What to do -
For the entries below, the expected answer is the line with "191 3 121250", the line with "166 135 45.47", and every line between them, exactly as written, and nothing more.

The data -

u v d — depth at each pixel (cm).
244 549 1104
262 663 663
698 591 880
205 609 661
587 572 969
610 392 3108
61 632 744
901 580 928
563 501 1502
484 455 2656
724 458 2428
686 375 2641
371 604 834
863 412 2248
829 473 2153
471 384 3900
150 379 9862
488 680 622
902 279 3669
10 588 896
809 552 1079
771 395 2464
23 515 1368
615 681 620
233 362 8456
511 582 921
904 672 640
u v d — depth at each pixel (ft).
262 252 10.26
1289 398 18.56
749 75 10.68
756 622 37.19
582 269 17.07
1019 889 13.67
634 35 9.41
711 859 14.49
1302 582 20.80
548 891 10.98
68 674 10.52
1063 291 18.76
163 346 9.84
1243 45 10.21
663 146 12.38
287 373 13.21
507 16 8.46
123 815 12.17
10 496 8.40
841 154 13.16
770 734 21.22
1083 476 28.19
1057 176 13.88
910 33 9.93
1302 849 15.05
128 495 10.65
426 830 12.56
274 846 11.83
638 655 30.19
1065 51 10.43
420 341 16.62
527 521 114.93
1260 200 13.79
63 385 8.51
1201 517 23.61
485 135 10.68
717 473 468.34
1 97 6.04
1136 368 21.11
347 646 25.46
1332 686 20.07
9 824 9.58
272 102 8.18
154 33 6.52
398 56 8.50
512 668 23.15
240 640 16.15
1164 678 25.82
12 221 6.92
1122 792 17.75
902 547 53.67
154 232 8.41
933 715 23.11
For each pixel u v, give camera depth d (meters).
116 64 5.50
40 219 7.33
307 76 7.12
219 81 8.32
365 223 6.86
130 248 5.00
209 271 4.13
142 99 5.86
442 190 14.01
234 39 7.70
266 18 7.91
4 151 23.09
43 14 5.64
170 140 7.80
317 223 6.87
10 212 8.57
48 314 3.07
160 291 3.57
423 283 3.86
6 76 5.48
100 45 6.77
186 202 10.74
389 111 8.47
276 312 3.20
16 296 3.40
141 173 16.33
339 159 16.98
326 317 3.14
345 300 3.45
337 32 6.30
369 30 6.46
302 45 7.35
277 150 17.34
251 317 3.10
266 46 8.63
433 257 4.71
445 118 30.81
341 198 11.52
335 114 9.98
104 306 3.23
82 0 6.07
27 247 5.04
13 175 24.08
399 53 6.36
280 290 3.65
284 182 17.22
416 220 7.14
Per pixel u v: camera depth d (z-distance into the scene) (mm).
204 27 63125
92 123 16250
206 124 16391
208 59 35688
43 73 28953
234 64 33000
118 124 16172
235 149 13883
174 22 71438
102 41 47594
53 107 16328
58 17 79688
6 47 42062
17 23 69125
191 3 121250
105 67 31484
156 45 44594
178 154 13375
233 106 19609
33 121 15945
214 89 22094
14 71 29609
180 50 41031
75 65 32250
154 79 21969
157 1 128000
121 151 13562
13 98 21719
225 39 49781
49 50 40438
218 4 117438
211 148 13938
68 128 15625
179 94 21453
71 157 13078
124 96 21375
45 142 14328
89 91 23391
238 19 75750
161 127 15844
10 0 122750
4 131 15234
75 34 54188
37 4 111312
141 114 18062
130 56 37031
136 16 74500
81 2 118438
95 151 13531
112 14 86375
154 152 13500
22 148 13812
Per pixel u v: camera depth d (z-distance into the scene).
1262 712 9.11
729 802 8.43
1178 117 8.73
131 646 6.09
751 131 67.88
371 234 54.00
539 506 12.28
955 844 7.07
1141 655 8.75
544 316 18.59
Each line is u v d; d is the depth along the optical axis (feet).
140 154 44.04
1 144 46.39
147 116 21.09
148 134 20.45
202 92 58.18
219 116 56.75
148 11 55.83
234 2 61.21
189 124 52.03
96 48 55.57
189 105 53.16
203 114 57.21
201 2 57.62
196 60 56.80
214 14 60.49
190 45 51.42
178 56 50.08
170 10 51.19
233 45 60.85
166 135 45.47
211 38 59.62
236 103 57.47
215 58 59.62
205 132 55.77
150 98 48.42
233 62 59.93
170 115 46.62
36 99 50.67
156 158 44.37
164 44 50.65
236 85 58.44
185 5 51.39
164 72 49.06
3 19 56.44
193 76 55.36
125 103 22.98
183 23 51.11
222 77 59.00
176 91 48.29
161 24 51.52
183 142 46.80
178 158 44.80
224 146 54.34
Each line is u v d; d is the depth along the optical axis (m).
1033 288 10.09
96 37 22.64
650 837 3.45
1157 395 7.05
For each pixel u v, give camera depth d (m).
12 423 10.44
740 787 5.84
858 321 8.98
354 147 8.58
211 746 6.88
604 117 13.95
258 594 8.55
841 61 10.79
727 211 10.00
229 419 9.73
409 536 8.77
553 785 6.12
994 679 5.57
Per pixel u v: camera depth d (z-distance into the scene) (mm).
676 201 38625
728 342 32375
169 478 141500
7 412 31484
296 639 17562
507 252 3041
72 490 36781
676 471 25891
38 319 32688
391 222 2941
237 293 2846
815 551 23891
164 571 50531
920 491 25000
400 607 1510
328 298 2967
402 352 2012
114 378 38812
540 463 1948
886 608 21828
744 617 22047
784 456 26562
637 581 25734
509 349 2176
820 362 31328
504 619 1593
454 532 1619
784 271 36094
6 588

Response for this exercise -
191 3 121250
105 67 31484
156 45 44594
178 154 13375
233 106 19609
33 121 15945
214 89 22094
14 71 29609
180 50 41031
75 65 32250
154 79 21969
157 1 128000
121 151 13562
13 98 21719
225 39 49781
49 50 40438
218 4 117438
211 148 13938
68 128 15625
179 94 21453
71 157 13078
124 96 21375
45 142 14328
89 91 23391
238 19 75750
161 127 15844
10 0 122750
4 131 15234
75 34 54188
37 4 111312
141 114 18062
130 56 37031
136 16 74500
81 2 118438
95 151 13531
112 14 86375
154 152 13500
22 148 13812
Per pixel u v: camera depth d (z-distance into the scene).
1262 712 9.11
729 802 8.43
1178 117 8.73
131 646 6.09
751 131 67.88
371 234 54.00
539 506 12.28
955 844 7.07
1141 655 8.75
544 316 18.59
Each line is u v d; d is the depth along the optical axis (feet).
140 154 44.04
1 144 46.39
147 116 21.09
148 134 20.45
202 92 58.18
219 116 56.75
148 11 55.83
234 2 61.21
189 124 52.03
96 48 55.57
189 105 53.16
203 114 57.21
201 2 57.62
196 60 56.80
214 14 60.49
190 45 51.42
178 56 50.08
170 10 51.19
233 45 60.85
166 135 45.47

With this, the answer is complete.